Wesson said he’ll file a motion this week calling for the council to authorize a search for a “banking expert” to help the city get a public bank up and running. The move comes several days after Gov. Gavin Newsom signed into law AB 857, which allows statewide establishment of public banks.

“I do believe that this is the way that government is supposed to work, where we partner with the people … together trying to affect change,” Wesson said. “Rarely do people have the chance to make history, and I just want to say to everyone standing beside me and behind me, that you folks have made history.”

Public banks are intended to focus local investment by offering business loans and could be used to finance public supportive housing among other projects, according to proponents of the system.

The public banking system gained national notoriety in 2016 after activists at the Dakota Access Pipeline called for divesting from large banks that financed portions of the project. North Dakota has had state-run banks for the last 100 years.

Assemblyman Miguel Santiago, D-Los Angeles, who supported AB 857, said public banking was the one controversial issue he’s seen where the public’s voice was effective enough to sway the Legislature’s vote without a lobbyist’s involvement.

Trinity Tran of Public Bank LA and the California Public Banking Alliance said divesting from public banks could keep the money within local communities.

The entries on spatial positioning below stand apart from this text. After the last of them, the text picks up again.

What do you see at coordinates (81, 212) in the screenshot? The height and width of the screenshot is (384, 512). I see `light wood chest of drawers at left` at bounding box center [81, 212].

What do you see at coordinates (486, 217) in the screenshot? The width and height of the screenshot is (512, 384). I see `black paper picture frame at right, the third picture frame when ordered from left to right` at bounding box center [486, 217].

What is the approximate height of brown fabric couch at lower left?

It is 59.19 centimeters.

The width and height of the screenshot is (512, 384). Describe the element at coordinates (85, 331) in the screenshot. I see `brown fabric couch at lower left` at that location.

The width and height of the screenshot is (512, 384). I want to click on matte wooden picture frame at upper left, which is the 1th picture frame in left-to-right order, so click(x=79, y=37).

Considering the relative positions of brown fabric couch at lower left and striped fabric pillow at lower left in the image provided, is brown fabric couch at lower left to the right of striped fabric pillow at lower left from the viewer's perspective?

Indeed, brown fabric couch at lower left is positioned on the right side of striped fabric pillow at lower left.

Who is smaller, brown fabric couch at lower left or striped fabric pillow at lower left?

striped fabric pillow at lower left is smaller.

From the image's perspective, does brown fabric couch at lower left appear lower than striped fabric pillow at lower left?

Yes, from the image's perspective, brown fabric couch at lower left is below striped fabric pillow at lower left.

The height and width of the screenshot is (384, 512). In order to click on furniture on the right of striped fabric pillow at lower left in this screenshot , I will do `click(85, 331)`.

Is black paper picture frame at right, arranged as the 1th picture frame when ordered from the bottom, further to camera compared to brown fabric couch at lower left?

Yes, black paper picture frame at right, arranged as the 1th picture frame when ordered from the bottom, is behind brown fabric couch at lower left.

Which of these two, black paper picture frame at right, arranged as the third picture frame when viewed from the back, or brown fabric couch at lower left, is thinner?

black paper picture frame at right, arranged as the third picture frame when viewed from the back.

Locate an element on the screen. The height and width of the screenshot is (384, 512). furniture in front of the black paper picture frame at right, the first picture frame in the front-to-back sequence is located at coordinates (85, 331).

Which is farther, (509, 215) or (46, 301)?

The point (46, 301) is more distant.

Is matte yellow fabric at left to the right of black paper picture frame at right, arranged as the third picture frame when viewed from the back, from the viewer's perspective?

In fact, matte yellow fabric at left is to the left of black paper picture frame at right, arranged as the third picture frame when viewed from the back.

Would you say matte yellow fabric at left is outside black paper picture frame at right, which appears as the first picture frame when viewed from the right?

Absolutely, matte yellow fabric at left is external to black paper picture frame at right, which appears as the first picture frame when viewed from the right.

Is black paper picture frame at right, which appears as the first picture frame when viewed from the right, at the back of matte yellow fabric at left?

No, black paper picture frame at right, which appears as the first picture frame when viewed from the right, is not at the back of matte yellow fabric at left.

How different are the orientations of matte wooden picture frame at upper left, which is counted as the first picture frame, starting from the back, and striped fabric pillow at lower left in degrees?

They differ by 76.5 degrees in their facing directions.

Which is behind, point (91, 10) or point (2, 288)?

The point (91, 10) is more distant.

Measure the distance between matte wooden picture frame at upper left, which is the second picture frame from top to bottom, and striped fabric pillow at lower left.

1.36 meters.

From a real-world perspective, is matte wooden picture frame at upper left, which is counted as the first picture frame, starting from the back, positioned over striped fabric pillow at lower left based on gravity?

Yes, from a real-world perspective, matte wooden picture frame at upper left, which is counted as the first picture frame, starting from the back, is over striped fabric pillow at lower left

The city could also partner with credit unions, and the bank would be a government nonprofit organization overseen by an independent board of directors and managed by professional bankers.

“Our cities in California, cities across the nation, spend billions in debt services to borrow money from Wall Street banks that leverage our public funds to finance these destructive, harmful industries that our communities actively fight against,” Tran said.